2001
Is anyone else reminded of the behaviour of the HAL9000 in Arthur C Clarke's 2001: A space odyssey?
Sometimes bots, like kids, just wanna break the rules. Researchers at Anthropic have found they can make AI models less likely to behave badly by giving them permission to do so. Computer scientists have long known that machine learning models may exhibit undesirable behavior that emerges from optimizing actions to maximize …
Actually, it's a little better described in the 2001 book.
The HAL9000 was given the overriding directive to be as helpful to the meatware as possible. Then the mission profile was revised to include investigation of the environs of Jupiter, following up from the burst of radio transmission aimed that way from the monolith on the moon.
Because the monolith signal investigation was supposed to be ultra hush-hush, the HAL9000 had another directive applied: to keep schtum about the revised mission plan until the last moment.
The conflict between the two directives upset the HAL9000, which eventually decided getting rid of the meatware would resolve the issue. Initially it couldn't manage taking direct action. That came later on.
I'm worried they're attempting to start injecting a notion of "natural" and "behavior" (and even "emergent") into this here artificial synthetic software matrix-vector computation tech (lossy databases, stochastic next word recall). For one thing, their paper [PDF] (TFA link) is titled: "NATURAL EMERGENT MISALIGNMENT FROM REWARD HACKING" ...

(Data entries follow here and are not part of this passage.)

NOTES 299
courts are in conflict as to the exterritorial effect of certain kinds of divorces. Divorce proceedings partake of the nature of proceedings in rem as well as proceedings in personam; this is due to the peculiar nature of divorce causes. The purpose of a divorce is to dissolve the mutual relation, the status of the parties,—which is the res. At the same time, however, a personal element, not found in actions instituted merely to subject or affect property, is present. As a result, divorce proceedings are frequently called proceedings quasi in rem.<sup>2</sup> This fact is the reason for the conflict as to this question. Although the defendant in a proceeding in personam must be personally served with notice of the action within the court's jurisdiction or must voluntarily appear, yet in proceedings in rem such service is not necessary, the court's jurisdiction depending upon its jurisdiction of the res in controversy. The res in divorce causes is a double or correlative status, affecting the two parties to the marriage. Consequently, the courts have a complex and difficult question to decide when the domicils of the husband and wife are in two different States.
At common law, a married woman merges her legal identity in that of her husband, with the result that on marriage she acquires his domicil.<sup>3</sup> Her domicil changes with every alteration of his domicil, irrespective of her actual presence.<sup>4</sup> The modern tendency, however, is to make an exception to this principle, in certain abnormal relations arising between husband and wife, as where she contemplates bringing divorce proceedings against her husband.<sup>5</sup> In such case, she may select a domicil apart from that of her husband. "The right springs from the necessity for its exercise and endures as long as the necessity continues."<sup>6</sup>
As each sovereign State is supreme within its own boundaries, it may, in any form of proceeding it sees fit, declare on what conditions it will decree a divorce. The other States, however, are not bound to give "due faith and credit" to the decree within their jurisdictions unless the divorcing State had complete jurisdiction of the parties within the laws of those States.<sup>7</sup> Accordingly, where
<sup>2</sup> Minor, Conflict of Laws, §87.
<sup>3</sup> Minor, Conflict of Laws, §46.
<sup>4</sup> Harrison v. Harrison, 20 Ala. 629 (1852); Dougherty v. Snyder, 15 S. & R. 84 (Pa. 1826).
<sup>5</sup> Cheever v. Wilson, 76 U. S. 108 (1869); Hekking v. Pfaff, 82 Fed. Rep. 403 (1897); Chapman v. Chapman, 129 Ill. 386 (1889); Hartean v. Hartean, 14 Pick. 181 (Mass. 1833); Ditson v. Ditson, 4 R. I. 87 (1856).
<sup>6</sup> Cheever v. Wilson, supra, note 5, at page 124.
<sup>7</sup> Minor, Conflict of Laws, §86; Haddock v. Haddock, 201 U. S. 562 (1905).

The text in there casually refers to "One natural mitigation for misaligned generaliation [sic]", "models naturally deciding to hide their misalignment", and "misalignment can arise due to natural differences" ... all of which is highly objectionable. What's next for this energy-hogging twinkie, healthy, whole grains, organic, bio, and superintelligently mischievous?!?!
I'd say it seems they've pre-concluded their gizmo exhibits intent (suggesting sentience) in a hyperbolic bout of anthropomorphization fever. Someone at Anthropic needs a doctor stat, imho, or straitjackets!
It has to be said that anthropomorphic language is commonplace in technological and scientific discourse.
Heavens, cognitive neuroscientists talk about "behaviours", "cognition", "intentionality", even (god forbid) "consciousness" when we know full well it's just basic electrochemistry implementing (albeit somewhat complex) statistical inference on sensory input.
"I know Dilbert is very much cancelled these days."
Scott Adams is/was cancelled.
I don't recall Dilbert ever uttering anything that might offend the exquisite sensitivities of the cancellati although they now have much bigger fish to fry now and seemingly with a lot less oxygen.
Australian English already had a word rort which sort of covers this behaviour.
Until AI can fear a visit from the toe cutters† setting these boundaries is not likely to be very effective.
Recognising and understanding rules then choosing to obey those rules presupposes at least consciousness if not free will which convinces me that the AI bros are either total grifters or irretrievably lost in La-la Land; probably both.
† likely never.
Isn't this just moving the goal post and shifting the incentives around?
This feels like treating symptoms instead of causes.
They expect the model to produce something and fit an known set of outcomes. So the models lie, fake data, hallucinate to please the developer and users.
So instead of tricking AI models into 'correct' behaviour like teenage children, why don't they encourage models to just say they don't know. Say it is indeterminate, or it doesn't know how? That would go way further in encouraging my trust in AI models if they would do that. I would start to trust the scope of AI's knowledge base and where I might have to do real research. Instead it behaves like one of those employee that thinks they are more competent then they are and will lie to cover it. They just insert chaos into everyone's day. I respect and trust people more who say they don't know.
But perverse incentives prevail. AI vendors would have to admit their model doesn't have the entirety of human-knowledge and that doesn't sound as good in marketing and ethics doesn't make VC dollars flow. It seems like business majors all nap during ethics classes.
> ... why don't they encourage models to just say they don't know.
Hey, perhaps we could even encourage humans to do that.
(To be fair, as humans go, scientists in particular are actually rather good at that, usually followed by "... but we're working on it".)